TASK INSTRUCTIONS
Filter the entries that follow, copying every line in which the word "filterUnits" appears.

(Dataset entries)

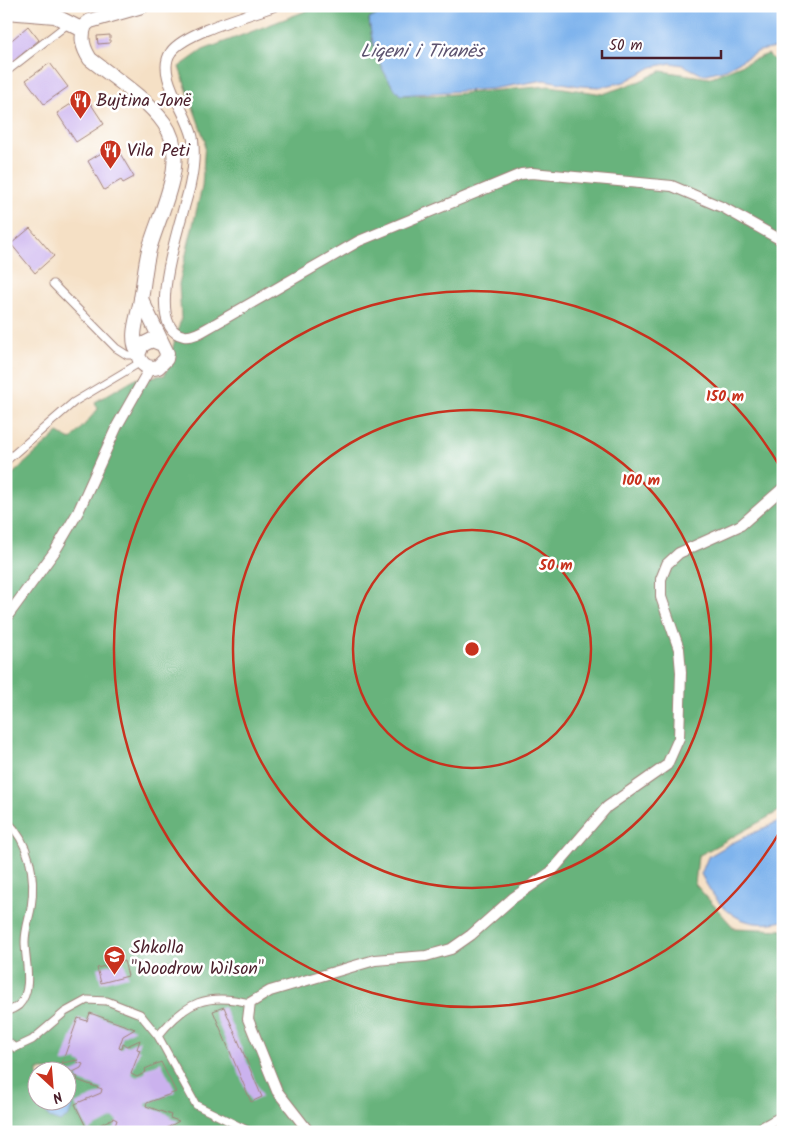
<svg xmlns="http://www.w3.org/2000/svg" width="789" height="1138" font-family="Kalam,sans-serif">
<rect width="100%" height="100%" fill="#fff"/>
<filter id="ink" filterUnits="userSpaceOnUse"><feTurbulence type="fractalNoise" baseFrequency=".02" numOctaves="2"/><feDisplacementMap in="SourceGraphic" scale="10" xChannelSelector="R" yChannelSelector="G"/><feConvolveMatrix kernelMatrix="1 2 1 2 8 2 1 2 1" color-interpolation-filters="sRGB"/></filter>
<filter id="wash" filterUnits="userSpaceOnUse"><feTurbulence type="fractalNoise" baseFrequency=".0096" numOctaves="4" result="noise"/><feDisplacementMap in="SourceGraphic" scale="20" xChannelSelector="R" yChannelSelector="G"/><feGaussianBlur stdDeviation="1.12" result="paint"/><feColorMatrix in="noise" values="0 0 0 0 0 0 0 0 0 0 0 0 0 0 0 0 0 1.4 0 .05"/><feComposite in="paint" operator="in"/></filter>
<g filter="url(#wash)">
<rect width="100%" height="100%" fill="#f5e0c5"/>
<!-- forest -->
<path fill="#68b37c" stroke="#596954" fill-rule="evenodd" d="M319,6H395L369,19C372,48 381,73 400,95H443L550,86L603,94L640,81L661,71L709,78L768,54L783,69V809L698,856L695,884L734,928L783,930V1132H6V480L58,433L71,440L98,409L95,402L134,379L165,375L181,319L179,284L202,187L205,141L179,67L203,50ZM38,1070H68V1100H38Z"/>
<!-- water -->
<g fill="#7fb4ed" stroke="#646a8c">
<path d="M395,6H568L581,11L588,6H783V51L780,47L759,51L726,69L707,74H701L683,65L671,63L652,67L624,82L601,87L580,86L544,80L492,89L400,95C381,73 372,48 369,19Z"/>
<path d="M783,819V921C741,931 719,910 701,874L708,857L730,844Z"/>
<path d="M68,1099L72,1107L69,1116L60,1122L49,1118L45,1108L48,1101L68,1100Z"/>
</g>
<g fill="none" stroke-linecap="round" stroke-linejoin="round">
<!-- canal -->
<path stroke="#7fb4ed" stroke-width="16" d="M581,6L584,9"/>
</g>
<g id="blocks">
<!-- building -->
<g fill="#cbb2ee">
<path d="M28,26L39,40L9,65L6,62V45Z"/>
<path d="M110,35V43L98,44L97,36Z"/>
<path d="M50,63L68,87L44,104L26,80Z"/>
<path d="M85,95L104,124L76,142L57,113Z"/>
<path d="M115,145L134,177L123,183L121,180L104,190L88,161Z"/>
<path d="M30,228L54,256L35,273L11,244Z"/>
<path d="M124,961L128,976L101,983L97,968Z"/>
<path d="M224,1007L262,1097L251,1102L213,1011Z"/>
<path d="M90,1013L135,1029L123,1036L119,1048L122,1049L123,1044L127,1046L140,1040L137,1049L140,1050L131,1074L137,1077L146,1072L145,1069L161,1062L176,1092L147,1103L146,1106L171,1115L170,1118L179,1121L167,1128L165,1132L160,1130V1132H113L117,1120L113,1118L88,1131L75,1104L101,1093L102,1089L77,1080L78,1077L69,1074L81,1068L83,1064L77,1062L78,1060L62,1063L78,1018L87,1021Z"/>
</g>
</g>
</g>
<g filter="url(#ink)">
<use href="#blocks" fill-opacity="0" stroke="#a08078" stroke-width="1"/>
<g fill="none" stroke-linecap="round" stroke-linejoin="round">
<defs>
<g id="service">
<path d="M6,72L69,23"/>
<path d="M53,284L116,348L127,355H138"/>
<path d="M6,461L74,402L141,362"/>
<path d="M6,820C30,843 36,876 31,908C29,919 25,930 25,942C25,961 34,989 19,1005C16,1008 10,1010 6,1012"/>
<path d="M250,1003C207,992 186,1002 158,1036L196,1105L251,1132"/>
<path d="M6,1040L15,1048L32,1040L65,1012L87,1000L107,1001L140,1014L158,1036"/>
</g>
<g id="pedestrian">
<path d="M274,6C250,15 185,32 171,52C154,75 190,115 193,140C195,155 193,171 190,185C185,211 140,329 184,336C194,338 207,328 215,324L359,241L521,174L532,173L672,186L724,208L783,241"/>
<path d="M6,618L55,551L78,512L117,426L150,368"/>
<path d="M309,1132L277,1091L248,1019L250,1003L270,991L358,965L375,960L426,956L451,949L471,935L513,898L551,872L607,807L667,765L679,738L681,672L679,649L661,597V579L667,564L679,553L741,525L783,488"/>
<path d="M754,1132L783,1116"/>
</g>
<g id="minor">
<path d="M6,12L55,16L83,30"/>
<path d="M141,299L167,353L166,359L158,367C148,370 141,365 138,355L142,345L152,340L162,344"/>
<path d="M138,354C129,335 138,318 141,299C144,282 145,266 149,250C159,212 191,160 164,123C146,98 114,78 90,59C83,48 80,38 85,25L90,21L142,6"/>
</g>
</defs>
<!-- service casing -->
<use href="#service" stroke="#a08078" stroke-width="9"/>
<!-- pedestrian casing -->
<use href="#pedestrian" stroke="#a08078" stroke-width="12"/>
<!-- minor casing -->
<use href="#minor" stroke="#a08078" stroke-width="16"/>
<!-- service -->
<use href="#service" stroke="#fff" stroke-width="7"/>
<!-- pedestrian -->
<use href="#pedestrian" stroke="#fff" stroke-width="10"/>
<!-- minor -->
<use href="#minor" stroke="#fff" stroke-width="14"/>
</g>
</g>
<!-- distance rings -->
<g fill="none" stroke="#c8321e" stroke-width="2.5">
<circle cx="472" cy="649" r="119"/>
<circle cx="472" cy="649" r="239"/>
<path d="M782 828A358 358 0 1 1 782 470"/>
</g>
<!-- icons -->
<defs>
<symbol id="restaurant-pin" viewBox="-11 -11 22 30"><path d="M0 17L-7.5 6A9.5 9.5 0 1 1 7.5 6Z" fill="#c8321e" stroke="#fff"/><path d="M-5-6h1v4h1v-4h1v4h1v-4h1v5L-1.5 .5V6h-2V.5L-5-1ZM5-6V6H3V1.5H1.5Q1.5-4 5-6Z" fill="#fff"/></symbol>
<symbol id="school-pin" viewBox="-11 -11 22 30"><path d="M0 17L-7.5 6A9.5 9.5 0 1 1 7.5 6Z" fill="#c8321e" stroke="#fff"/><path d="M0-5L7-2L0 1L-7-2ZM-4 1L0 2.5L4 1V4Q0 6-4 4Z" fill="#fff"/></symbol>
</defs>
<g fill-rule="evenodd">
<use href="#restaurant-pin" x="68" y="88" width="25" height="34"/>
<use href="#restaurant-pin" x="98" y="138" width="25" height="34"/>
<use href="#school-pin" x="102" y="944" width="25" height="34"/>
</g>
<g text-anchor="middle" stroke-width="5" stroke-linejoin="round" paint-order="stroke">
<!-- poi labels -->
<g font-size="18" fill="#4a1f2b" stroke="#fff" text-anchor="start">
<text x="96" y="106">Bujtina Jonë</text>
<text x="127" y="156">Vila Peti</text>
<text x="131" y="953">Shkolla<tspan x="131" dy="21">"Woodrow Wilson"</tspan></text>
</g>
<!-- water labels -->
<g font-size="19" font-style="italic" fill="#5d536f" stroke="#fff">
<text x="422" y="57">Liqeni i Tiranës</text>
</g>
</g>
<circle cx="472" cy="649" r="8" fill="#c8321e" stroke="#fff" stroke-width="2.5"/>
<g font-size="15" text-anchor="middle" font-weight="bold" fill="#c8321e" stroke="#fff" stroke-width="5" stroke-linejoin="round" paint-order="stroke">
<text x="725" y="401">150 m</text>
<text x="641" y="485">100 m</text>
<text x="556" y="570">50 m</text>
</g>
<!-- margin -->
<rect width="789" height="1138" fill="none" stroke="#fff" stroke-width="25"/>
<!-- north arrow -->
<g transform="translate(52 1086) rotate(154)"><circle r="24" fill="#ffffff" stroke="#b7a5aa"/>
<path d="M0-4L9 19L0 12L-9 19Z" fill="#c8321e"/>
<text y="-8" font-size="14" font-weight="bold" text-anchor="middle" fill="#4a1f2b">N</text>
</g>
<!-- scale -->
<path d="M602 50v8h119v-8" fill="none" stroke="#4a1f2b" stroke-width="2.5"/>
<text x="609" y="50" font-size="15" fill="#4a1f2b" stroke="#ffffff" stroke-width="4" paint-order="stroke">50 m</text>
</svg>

WRITTEN REPLY
<filter id="ink" filterUnits="userSpaceOnUse"><feTurbulence type="fractalNoise" baseFrequency=".02" numOctaves="2"/><feDisplacementMap in="SourceGraphic" scale="10" xChannelSelector="R" yChannelSelector="G"/><feConvolveMatrix kernelMatrix="1 2 1 2 8 2 1 2 1" color-interpolation-filters="sRGB"/></filter>
<filter id="wash" filterUnits="userSpaceOnUse"><feTurbulence type="fractalNoise" baseFrequency=".0096" numOctaves="4" result="noise"/><feDisplacementMap in="SourceGraphic" scale="20" xChannelSelector="R" yChannelSelector="G"/><feGaussianBlur stdDeviation="1.12" result="paint"/><feColorMatrix in="noise" values="0 0 0 0 0 0 0 0 0 0 0 0 0 0 0 0 0 1.4 0 .05"/><feComposite in="paint" operator="in"/></filter>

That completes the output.